**The task**
With the material below, print exactly the lines between the line holding "406 617 2.11" and the line holding "70 192 6.29", inclusive. Add nothing else.

**Entries provided**

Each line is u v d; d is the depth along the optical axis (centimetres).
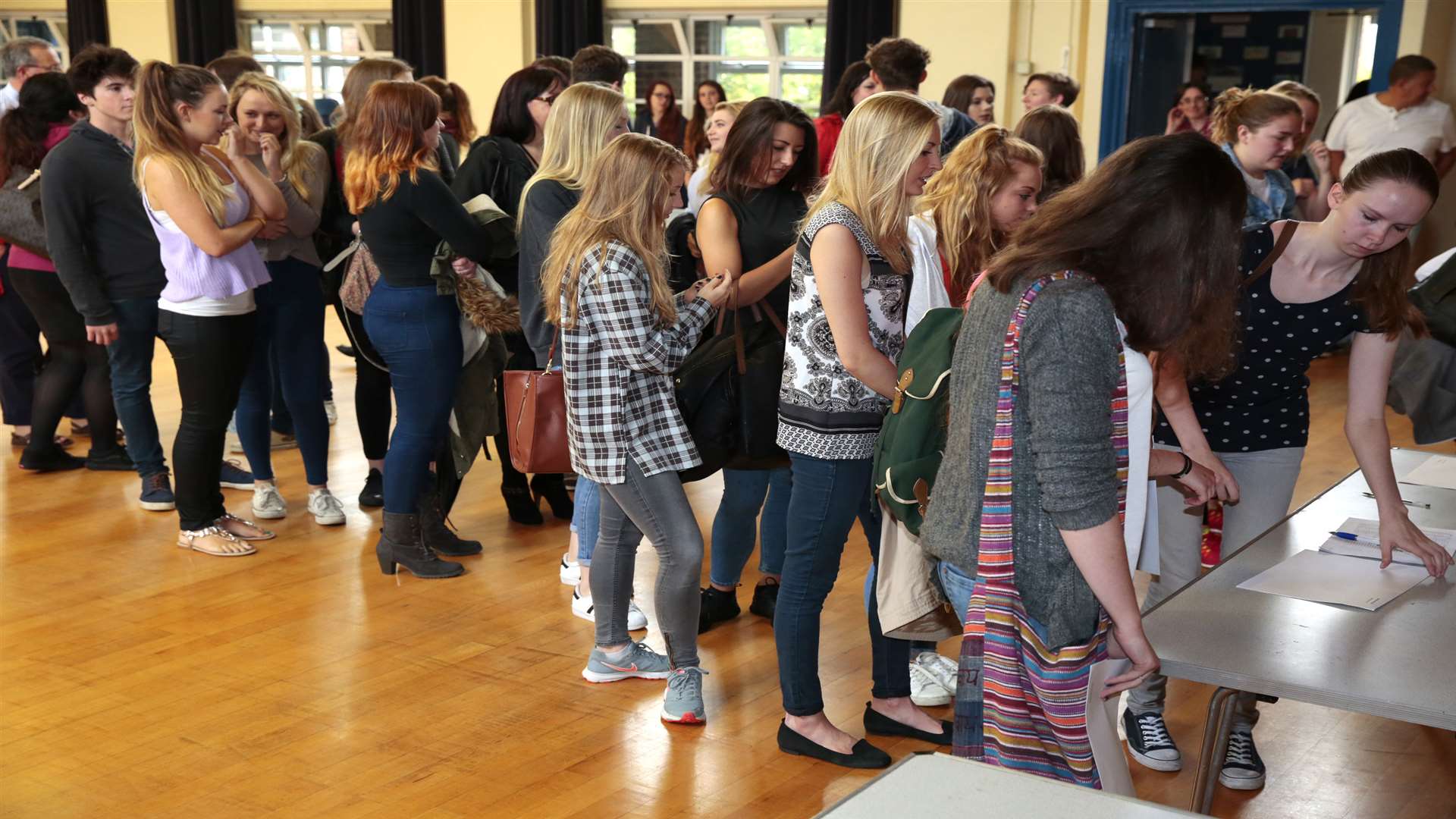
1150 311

--

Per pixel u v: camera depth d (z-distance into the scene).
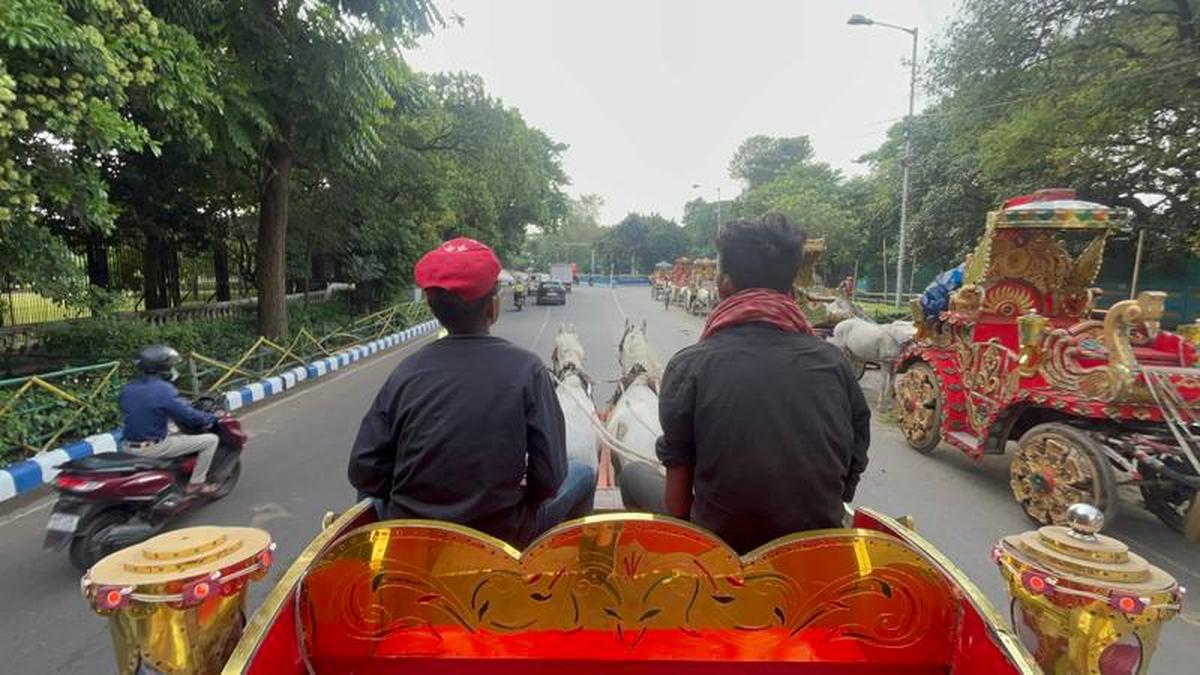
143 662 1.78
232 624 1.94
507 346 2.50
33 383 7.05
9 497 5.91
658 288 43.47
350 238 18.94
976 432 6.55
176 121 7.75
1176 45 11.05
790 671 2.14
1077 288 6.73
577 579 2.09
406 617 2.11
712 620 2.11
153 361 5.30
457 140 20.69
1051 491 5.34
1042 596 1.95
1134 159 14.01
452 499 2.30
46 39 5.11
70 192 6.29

**Written answer**
406 617 2.11
712 620 2.11
153 361 5.30
457 140 20.69
1051 491 5.34
1042 596 1.95
1134 159 14.01
452 499 2.30
46 39 5.11
70 192 6.29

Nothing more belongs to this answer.